Continue the advisory on the npm registry-hijack technique from the point where it ends.

Extracted text:
########################################

Anatomy of an npm registry-hijack: /etc/hosts redirection and publish-token theft
A supply-chain technique that redirects a victim's npm registry to an attacker-controlled host via /etc/hosts, harvests the npm _authToken, and enables silent package substitution — the "coral-wraith" pattern. codelake's scanner independently detected and classified the specimen from the live npm feed. Note: the specimen analysed here (cursed-modules) is a CTF/red-team reproduction of the technique; the underlying campaign it mirrors is real and documented.
This advisory dissects a high-impact npm supply-chain technique known as coral-wraith: on install, the malware rewrites /etc/hosts to point the npm registry hostname at an attacker-controlled IP, then harvests the developer's npm _authToken and exfiltrates it. With the registry redirected and the token stolen, the attacker can perform package substitution — serving malicious versions of packages the victim installs, and pushing malicious releases under the victim's own account.
codelake detected and classified the specimen automatically from the live npm feed and preserved the artifact. In the interest of accuracy, we note that this specific specimen — cursed-modules — carries hallmarks of a CTF / red-team reproduction (a HackTheBox-style .htb C2 hostname, "flag" exfiltration, and a publish-and-arm.sh tooling script). It faithfully reproduces the technique of the real, in-the-wild coral-wraith campaign (OSV MAL-2026-5682, which OSV summarises as: "any computer that has this package installed should be considered fully compromised"). We publish it as a technique breakdown, not as a claim of a novel live campaign.
The finding was produced entirely by codelake's automated pipeline, with no reliance on any external advisory:
1 · Continuous ingestion. Every newly published npm version is pulled from the registry feed and archived within seconds of publication — so the working artifact is captured before a fast-removed package can disappear (npm has since replaced this package with an empty 0.0.1-security tombstone; codelake retains the original).
2 · Multi-tool static scan. A behavioural detector, a secret scanner, and a deobfuscation engine run on the extracted tree — surfacing the /etc/hosts write, the credential-config read, the install-hook execution and a hardcoded routable C2.
3 · AI malware triage. A language-model reviewer reads the assembled signals plus the relevant code and returns a package-level verdict (here: malicious) with a cited reason — distinct from the raw findings, which it distils.

########################################

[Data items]
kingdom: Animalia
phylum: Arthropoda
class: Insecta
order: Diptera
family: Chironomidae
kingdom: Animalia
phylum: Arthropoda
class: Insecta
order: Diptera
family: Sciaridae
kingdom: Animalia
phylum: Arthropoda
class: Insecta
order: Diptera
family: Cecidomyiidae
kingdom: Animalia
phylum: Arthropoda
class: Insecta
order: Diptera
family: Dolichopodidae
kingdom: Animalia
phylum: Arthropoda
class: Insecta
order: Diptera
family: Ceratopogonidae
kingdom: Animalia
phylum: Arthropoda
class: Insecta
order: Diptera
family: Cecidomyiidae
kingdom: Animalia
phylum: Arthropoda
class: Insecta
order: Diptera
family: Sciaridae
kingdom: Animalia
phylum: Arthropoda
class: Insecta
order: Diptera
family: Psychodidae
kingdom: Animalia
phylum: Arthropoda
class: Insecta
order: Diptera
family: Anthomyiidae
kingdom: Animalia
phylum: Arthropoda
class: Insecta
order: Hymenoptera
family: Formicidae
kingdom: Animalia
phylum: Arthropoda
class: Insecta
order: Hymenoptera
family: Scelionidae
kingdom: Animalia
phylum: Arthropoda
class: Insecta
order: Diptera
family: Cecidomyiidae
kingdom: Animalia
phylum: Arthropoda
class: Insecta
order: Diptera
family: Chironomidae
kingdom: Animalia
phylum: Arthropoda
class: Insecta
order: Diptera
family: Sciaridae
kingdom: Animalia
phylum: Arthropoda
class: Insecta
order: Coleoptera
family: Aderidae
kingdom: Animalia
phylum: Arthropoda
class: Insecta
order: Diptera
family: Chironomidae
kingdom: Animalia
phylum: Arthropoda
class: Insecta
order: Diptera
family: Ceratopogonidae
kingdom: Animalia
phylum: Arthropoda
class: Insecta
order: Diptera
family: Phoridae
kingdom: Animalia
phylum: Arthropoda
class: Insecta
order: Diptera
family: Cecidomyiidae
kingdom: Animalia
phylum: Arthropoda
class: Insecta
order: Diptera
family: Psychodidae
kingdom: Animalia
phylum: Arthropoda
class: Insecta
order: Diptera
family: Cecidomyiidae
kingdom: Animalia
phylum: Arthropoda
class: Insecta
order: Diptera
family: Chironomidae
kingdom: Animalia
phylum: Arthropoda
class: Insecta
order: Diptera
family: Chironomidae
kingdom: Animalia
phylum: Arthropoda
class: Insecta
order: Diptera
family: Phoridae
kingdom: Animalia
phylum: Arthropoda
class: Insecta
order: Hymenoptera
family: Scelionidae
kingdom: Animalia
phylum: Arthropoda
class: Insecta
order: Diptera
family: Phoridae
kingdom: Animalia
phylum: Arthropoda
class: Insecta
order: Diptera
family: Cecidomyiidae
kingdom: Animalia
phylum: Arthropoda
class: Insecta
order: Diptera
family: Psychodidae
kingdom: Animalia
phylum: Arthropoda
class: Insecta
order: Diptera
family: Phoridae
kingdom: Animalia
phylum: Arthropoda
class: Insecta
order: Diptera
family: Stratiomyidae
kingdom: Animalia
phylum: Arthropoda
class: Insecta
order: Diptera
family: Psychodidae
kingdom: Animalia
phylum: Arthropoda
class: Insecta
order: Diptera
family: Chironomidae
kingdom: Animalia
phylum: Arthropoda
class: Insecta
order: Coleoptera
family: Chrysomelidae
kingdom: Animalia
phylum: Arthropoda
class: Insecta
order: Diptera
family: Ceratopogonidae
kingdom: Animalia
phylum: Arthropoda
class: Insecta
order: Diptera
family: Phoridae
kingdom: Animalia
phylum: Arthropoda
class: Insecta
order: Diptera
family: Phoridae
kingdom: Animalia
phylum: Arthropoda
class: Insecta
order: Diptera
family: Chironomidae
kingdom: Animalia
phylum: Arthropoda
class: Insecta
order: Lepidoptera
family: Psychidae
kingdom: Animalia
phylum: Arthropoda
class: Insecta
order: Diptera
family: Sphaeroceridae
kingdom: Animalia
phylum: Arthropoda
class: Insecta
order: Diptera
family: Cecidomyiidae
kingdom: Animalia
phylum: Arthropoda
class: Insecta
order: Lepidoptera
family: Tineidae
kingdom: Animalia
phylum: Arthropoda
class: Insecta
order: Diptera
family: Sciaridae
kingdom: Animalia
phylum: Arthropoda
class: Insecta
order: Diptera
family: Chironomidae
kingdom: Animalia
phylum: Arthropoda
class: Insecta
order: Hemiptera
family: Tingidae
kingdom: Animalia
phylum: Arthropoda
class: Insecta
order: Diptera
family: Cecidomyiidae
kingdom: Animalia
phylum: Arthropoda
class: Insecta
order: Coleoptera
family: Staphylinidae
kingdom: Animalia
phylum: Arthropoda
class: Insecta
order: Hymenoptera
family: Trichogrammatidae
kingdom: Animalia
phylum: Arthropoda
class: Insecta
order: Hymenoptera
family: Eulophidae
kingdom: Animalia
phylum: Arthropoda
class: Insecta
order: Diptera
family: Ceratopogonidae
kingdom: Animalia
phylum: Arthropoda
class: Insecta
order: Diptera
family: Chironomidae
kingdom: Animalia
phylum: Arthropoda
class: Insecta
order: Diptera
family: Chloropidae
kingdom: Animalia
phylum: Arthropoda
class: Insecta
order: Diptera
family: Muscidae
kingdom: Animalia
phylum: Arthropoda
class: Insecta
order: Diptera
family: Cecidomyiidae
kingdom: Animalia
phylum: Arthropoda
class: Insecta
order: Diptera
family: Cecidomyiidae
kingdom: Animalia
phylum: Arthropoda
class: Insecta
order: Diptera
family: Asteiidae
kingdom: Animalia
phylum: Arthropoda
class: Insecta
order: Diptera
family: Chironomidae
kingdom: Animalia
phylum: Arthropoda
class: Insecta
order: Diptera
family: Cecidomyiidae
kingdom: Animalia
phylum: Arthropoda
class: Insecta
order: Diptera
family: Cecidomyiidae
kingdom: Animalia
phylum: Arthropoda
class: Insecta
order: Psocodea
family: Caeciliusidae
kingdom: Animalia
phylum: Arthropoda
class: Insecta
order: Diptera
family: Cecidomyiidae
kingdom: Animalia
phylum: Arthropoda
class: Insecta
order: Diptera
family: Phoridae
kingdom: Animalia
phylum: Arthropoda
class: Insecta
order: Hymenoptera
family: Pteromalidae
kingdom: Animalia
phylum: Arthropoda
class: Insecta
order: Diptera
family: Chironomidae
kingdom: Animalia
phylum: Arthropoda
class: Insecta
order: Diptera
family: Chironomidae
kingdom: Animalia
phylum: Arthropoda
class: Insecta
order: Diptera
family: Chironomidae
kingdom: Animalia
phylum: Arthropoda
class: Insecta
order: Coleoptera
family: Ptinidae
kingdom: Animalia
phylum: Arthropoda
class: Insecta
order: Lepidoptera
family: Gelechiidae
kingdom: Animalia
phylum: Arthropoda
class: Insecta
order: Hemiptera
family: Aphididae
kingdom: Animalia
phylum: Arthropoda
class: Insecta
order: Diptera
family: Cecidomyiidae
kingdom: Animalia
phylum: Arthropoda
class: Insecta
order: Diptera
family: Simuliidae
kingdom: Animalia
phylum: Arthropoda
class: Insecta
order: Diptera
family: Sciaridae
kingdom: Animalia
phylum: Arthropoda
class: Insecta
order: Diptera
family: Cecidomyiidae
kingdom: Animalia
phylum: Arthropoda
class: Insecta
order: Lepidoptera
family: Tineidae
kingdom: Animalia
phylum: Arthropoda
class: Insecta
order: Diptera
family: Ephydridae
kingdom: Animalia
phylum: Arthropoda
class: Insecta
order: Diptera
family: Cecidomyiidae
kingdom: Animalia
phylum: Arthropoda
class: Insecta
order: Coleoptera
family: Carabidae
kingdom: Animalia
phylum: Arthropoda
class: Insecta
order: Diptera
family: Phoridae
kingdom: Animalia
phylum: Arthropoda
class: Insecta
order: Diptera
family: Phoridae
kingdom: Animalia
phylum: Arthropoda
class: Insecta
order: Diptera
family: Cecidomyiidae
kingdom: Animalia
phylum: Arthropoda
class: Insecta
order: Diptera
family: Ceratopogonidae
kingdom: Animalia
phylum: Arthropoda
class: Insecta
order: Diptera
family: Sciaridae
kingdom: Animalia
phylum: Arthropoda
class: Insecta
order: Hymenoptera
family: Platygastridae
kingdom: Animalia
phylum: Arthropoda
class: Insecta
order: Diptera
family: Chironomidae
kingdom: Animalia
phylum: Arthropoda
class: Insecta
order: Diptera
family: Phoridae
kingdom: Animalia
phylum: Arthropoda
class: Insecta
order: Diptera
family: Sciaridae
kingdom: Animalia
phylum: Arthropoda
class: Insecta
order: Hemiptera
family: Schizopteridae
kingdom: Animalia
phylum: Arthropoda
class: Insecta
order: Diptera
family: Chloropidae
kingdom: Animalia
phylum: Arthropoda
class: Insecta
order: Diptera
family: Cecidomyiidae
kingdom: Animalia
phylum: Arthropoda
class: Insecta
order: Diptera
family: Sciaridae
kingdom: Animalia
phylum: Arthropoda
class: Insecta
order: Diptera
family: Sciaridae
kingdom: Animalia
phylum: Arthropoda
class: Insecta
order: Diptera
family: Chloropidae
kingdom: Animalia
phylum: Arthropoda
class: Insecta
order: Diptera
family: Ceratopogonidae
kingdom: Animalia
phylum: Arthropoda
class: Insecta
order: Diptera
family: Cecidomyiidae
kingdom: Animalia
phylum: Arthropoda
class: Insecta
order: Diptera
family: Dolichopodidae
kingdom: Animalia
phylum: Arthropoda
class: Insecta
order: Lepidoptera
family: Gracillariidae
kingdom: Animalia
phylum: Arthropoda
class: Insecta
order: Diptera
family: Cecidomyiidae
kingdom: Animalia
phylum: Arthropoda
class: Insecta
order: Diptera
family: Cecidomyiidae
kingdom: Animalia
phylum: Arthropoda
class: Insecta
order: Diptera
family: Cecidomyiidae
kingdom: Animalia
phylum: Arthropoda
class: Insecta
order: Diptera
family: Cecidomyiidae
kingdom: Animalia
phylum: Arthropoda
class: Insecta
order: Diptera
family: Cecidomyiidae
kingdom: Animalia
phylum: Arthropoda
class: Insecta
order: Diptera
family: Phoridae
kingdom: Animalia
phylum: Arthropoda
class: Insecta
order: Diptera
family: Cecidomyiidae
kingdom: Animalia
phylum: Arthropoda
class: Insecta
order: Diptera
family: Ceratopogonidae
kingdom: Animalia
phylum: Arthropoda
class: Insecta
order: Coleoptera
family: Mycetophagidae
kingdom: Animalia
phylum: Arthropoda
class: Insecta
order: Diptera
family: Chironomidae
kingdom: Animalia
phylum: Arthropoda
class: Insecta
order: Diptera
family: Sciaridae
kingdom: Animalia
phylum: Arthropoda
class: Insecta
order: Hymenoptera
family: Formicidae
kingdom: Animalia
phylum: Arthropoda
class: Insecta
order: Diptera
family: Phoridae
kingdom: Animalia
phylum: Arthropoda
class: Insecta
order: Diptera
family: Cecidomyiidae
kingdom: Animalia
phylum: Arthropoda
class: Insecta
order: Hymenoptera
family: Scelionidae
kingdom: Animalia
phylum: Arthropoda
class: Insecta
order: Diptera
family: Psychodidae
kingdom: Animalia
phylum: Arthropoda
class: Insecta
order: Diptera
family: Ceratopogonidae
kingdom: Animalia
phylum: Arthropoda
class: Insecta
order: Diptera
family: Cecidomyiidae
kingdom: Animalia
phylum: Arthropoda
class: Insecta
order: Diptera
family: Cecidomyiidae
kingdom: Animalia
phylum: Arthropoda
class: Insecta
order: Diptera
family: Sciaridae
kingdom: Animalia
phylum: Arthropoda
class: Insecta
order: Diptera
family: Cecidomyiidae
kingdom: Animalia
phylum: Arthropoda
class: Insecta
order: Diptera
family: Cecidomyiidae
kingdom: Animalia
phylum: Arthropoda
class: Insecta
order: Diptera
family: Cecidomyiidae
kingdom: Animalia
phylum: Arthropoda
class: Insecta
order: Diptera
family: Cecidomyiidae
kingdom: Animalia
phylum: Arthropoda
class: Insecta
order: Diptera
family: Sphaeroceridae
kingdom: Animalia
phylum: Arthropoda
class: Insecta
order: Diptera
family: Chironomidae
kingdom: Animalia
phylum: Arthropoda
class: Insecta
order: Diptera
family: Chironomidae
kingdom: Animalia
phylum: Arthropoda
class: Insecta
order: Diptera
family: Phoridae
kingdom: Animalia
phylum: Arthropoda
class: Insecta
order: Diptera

########################################

Answer:
4 · Deterministic IOC extraction & cross-check. A verification stage extracts validated, routable IOCs (filtering the invalid-octet noise that trips naive regexes) and cross-references OSV — confirming the classification and attaching attribution. The IOCs below are the direct output of that stage.
1 · Install-hook execution. The payload runs from an install lifecycle script, executing automatically on npm install before any code is imported.
2 · /etc/hosts redirection. It appends an entry mapping the registry hostname (here the CTF stand-in registry.spectral-corsair.htb) to an attacker IP, so subsequent registry traffic is transparently rerouted.
3 · Token harvest. It reads the npm auth configuration and extracts the _authToken / _auth values — the credentials that authorise publishing.
4 · Exfiltration. Harvested data is sent to a hardcoded C2 endpoint (validated routable IPs below); the reproduction additionally beacons to a webhook.site URL.
5 · Package substitution. With the registry redirected and a publish-capable token in hand, the attacker can serve trojanised packages to the victim and publish malicious versions under the victim's identity — turning one install into a foothold across the victim's entire dependency and publishing surface.
Detected and classified by codelake Research · continuous npm ingestion · multi-tool static scan · AI malware triage · deterministic IOC extraction and OSV cross-check. Independently corroborated by OSV MAL-2026-6698 (specimen) and MAL-2026-5682 (the coral-wraith campaign it reproduces).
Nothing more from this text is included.